My greatest strength, or at least a great strength, is being able to do more. I absorb activities like a sponge. I string events one atop the next like I was making a macaroni necklace. One, and then the next, and then the next. I carry more bags, well, than anyone ever should carry. I buy hundreds of dollars’ worth of groceries and then begin the agonizing walk to the train. I go to dance classes, I start new hobbies, I learn monologues, I bake cookies. And the upside is that I am in incredibly efficient and productive person.
But the downside…well, it was my lunch staring back at me. I didn’t taste a single bite. It’s not ever giving myself the freedom to enjoy what I’m doing, to even find a single breath in which to say “Well done” or “That was fun,” because it’s time to race down the steps, catch the next train, pull out my book, and move on.
I’ve thought a lot about why, why I feel the need to jam my schedule so tightly that it requires a crowbar to find just a little bit of leisure time. Part of it comes from my great love of most, if not all, of the things I do. That’s the positive aspect, that I have so many interests and aspirations that I am pulled in many different directions at the same time.

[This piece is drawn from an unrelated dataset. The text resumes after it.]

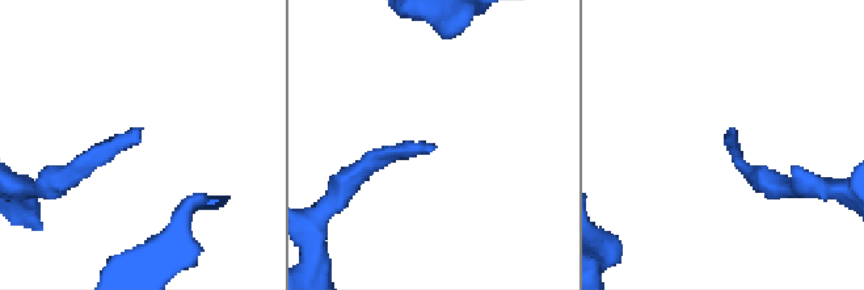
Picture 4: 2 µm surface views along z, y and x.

Part of it is control. I have not always been able to control whether I have an acting gig, that grand hallmark of success and the most dreaded question for any unemployed actor: “What’s coming up next for you?” I have not always been able to control how much yoga I teach, or whether I have a boyfriend, or what size clothes I was fitting into. But I could control how busy I kept myself, and I found that others found this busy-ness quite impressive on some level. “I don’t know how you do it.” “You’re crazy.” I would just shrug and grin- but in truth, I needed that praise. Badly.
And part of it is desperation. When I overcrowd my own life, I am looking to be enough by doing more. If I become fluent in Latin AND play the ukulele AND knit baby blankets AND if I could actually be in two places at once, then that would be best of all. Then I would be superhuman, which is apparently what I’m aiming for, and maybe then it would feel like enough.
I don’t want to wait for the day I can teleport, or fly, or shoot spiderwebs out of my hands. I want to be enough now. It feels like saying goodbye to a very old, dear friend. Together, we have accomplished so much. But I need to put on the brakes before we run each other into the ground. I might never be a great Latin orator, and I might never make my sweet baby niece a cable-knit sweater. But I will find the time to listen to a Gregorian chant, and to read Goodnight Moon. I am growing more expansive. It is time for my life to make some room.